Je doute. Pour avoir suivi une conférence avec un professeur en recherche sur les maladies infectieuses du ssa la prise des ttt préventifs et des gestes de prévention est efficace. Il s'avère qu'une négligence est toujours l'origine des décès chez les militaires. Souvent due au commandement comme en Guyane qui reste sur l'adage :le matériel d'abord, l'homme ensuite. Hors dans les zones à risques comme la Guyane on envoit les gars se laver avant la nuit et une fois habillés manche longues spray, moustiquaires etc ils peuvent nettoyer le matos. Hors c'est tjrs l'inverse et on se retrouve avec des gars au tapis pour plus ou autre.

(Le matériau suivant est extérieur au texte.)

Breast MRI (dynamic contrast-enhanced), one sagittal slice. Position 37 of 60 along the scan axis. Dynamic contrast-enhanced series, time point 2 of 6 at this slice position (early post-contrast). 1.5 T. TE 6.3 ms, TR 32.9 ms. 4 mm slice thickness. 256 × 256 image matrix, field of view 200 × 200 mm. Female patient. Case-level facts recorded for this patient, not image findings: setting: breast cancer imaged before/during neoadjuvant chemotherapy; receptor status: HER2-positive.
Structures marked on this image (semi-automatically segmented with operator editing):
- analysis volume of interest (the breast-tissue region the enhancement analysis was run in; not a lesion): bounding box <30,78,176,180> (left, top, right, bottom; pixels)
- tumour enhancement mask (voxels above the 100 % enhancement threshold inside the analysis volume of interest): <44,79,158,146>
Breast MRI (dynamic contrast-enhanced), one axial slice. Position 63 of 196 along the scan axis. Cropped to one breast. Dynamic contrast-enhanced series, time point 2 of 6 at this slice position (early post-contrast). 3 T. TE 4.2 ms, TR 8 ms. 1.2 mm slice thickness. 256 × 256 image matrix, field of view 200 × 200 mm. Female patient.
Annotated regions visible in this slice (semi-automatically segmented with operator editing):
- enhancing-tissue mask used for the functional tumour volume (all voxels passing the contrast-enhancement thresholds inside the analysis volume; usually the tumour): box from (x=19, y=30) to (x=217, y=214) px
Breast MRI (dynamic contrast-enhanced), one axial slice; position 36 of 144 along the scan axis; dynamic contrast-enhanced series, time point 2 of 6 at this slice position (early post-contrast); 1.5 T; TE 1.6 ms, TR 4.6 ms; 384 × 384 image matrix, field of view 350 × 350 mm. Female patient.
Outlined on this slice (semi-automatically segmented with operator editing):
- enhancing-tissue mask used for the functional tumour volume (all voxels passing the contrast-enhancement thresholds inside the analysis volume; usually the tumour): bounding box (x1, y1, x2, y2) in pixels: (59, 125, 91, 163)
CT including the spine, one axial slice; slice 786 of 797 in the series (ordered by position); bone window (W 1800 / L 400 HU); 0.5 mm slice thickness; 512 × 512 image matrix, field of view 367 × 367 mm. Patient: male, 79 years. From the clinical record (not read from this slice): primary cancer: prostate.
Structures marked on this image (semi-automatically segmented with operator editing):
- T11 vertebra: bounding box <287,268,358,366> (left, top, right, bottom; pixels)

Le traitement préventif tue dans le sang tous les types de palu. Il n'empêche pas la récidive pour les formes simples car dans ce cas le palu est stocké dans le foie et ressort de temps en temps. D'ou la fausse croyance des militaires que le traitement est inefficace. Non il protège sur le terrain et empêche toute crise mortelle ou non. Il existe un médicament qui empêche toute récidive mais exige des contrôles sanguins en amont car peut être mal toleré. Les australiens l'ont testé au Timor oriental et n'ont eu aucune récidive de paludisme. En France l'autorisation de mise sur le marché n'existe pas pour ce médicament...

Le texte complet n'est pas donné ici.